== Available records ==

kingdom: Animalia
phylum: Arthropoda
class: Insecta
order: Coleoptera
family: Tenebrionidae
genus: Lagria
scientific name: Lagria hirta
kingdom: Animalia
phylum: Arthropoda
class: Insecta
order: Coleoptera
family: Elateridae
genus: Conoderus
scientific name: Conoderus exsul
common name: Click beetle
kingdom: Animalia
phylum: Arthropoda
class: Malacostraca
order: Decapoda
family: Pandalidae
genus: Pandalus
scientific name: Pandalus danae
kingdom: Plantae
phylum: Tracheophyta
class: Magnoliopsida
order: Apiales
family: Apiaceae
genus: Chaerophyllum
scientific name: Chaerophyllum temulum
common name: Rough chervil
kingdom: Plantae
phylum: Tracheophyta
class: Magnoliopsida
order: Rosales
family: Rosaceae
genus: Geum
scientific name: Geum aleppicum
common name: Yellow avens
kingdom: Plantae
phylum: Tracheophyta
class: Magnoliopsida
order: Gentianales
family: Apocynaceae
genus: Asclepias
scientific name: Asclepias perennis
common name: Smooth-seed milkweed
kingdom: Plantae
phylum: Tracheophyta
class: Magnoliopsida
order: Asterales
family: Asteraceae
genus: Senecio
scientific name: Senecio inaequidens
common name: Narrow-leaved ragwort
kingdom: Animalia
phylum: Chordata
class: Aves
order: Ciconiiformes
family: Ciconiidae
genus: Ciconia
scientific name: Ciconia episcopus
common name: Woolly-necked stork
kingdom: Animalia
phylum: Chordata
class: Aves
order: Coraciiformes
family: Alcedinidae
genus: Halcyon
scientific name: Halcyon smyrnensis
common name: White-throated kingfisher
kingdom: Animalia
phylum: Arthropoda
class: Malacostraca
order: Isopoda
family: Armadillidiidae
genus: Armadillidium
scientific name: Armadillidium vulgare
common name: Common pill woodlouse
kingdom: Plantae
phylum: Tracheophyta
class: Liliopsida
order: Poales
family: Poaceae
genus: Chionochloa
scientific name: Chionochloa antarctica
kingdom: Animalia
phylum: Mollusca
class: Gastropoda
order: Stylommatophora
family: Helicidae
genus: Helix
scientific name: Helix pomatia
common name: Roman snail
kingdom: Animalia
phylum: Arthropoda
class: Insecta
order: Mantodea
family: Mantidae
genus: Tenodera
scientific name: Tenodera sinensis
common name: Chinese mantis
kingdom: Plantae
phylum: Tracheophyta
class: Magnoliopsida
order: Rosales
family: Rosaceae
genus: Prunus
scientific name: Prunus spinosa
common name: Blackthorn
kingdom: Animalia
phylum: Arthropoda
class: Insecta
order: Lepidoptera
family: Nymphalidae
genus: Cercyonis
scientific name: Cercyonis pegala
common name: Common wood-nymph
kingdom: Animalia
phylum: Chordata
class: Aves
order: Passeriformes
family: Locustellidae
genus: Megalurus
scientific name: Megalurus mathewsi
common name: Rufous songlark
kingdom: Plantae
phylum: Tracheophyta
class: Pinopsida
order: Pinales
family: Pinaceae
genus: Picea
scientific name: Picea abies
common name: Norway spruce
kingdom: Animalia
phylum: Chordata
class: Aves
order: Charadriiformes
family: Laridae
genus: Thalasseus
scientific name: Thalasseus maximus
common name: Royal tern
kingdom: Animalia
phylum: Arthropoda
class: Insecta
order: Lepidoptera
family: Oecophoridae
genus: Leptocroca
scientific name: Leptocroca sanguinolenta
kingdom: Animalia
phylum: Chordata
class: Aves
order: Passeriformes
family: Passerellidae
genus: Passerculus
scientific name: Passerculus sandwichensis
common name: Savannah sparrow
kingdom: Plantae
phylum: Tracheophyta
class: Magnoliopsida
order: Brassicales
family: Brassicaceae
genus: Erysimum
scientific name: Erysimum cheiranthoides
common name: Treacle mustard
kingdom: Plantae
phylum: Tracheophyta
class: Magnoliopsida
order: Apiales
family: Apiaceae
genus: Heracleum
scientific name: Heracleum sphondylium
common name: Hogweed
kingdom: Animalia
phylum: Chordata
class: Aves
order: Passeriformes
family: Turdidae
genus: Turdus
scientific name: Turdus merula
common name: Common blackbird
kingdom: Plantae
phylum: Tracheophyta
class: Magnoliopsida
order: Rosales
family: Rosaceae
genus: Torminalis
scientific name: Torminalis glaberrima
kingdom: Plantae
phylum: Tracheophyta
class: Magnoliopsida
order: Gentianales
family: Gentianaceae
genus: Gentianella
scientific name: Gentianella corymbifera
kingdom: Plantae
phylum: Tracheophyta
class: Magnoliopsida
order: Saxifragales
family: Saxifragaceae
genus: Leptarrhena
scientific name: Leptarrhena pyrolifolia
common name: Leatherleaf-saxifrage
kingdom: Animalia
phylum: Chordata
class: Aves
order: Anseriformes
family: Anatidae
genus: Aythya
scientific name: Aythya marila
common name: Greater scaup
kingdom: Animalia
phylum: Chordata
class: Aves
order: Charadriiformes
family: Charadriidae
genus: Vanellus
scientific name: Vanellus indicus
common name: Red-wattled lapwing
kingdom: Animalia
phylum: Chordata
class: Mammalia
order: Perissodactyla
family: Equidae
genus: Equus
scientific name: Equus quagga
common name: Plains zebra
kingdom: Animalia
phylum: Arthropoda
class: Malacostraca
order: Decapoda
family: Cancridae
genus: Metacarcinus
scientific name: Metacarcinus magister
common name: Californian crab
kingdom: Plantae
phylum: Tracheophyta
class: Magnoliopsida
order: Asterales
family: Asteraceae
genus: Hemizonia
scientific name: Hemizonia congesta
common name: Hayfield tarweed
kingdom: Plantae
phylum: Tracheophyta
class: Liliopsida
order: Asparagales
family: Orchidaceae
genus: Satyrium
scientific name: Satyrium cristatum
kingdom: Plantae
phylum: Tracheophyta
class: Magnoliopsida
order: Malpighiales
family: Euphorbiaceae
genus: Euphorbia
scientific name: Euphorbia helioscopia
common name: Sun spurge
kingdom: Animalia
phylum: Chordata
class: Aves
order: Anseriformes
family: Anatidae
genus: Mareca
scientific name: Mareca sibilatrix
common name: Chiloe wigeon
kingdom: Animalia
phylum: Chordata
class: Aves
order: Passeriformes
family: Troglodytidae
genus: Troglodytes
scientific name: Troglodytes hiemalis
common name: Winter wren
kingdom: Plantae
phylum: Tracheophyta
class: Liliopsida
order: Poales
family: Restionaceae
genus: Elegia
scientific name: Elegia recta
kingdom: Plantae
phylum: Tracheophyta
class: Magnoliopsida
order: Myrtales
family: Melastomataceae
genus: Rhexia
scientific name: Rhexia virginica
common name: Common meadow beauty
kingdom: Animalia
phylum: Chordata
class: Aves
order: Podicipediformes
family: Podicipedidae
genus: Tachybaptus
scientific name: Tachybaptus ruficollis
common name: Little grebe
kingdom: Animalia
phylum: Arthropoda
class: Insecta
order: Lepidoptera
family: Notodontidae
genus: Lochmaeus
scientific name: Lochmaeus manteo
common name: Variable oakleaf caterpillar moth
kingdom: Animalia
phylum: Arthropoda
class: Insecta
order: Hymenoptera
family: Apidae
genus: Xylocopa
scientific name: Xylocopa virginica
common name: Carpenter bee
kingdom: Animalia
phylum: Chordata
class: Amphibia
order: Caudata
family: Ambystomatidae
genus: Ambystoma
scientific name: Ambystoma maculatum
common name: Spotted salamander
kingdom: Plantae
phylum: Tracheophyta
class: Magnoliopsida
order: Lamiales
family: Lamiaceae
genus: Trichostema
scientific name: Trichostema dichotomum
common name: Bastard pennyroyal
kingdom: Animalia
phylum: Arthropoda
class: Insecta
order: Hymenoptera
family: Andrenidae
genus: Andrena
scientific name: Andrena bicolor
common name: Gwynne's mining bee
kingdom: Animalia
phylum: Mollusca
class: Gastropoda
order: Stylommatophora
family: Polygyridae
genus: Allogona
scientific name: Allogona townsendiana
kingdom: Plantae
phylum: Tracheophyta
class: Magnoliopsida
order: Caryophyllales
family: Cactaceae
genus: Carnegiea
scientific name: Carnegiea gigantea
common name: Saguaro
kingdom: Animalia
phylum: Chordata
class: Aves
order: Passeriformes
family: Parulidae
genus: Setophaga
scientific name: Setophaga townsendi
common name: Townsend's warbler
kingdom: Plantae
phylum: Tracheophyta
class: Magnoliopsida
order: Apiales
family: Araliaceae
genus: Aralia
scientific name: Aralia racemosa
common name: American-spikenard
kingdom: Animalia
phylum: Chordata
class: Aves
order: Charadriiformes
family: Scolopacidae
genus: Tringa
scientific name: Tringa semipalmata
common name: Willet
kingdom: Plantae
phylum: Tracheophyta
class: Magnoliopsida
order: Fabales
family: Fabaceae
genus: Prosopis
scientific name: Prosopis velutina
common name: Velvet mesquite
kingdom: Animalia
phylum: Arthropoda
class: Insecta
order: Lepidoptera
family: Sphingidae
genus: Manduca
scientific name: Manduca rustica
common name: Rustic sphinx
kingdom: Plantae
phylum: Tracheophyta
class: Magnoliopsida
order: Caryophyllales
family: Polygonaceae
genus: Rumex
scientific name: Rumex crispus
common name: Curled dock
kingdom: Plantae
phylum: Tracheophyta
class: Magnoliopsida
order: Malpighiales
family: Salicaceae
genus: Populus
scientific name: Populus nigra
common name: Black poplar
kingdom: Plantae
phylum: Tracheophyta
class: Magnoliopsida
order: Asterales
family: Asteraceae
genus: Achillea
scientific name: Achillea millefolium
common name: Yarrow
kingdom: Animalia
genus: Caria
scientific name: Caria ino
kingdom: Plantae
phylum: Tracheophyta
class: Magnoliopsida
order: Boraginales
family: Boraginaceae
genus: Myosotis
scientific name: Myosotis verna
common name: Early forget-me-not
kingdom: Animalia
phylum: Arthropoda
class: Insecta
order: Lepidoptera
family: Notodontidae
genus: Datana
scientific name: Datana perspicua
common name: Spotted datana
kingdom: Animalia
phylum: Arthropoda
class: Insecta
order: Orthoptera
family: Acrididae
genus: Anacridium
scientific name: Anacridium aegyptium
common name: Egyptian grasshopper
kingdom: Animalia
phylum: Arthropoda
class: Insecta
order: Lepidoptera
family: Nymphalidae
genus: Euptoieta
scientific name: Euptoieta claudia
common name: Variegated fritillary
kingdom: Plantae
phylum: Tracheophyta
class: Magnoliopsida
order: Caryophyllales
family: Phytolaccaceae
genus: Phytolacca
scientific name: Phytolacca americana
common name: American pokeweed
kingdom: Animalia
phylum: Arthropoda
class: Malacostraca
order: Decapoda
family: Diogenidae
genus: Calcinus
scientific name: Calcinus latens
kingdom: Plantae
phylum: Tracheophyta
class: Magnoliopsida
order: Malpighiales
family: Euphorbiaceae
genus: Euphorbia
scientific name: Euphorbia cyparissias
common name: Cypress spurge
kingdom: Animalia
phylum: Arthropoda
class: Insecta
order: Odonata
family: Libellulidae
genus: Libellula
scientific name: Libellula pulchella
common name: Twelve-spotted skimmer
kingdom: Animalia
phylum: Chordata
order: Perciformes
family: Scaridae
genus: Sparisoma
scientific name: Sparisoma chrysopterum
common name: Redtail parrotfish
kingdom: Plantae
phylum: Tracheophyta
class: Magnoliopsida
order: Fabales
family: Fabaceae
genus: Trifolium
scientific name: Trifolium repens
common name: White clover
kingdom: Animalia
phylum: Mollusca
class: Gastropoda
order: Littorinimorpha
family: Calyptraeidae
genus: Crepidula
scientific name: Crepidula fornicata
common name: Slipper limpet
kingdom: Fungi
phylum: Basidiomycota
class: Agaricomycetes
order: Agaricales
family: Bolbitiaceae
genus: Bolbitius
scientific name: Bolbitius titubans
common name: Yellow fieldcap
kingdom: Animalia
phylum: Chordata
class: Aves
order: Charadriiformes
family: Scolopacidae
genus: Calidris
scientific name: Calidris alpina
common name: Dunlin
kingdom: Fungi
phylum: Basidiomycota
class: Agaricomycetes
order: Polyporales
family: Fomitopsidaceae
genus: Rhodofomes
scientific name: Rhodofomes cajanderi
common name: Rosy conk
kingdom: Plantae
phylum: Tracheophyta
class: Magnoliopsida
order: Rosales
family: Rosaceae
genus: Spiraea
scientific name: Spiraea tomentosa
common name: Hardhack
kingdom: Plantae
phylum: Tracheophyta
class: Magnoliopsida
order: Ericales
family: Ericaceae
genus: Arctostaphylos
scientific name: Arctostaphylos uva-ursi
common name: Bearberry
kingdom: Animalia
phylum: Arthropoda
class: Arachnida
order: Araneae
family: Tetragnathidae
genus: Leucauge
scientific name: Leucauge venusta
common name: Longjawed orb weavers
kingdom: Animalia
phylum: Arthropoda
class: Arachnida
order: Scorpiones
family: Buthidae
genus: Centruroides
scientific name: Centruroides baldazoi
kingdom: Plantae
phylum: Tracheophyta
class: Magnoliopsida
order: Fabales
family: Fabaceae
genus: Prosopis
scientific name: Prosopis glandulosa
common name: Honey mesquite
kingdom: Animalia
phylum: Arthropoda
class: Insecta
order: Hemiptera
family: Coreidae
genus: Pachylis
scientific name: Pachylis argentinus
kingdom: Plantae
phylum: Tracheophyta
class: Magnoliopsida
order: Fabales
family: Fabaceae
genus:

===

Objective: Copy out the data from the line that contains "genus: Calcinus" through the line that contains "scientific name: Crepidula fornicata", both of those lines included, with nothing else.

Output of the exercise:
genus: Calcinus
scientific name: Calcinus latens
kingdom: Plantae
phylum: Tracheophyta
class: Magnoliopsida
order: Malpighiales
family: Euphorbiaceae
genus: Euphorbia
scientific name: Euphorbia cyparissias
common name: Cypress spurge
kingdom: Animalia
phylum: Arthropoda
class: Insecta
order: Odonata
family: Libellulidae
genus: Libellula
scientific name: Libellula pulchella
common name: Twelve-spotted skimmer
kingdom: Animalia
phylum: Chordata
order: Perciformes
family: Scaridae
genus: Sparisoma
scientific name: Sparisoma chrysopterum
common name: Redtail parrotfish
kingdom: Plantae
phylum: Tracheophyta
class: Magnoliopsida
order: Fabales
family: Fabaceae
genus: Trifolium
scientific name: Trifolium repens
common name: White clover
kingdom: Animalia
phylum: Mollusca
class: Gastropoda
order: Littorinimorpha
family: Calyptraeidae
genus: Crepidula
scientific name: Crepidula fornicata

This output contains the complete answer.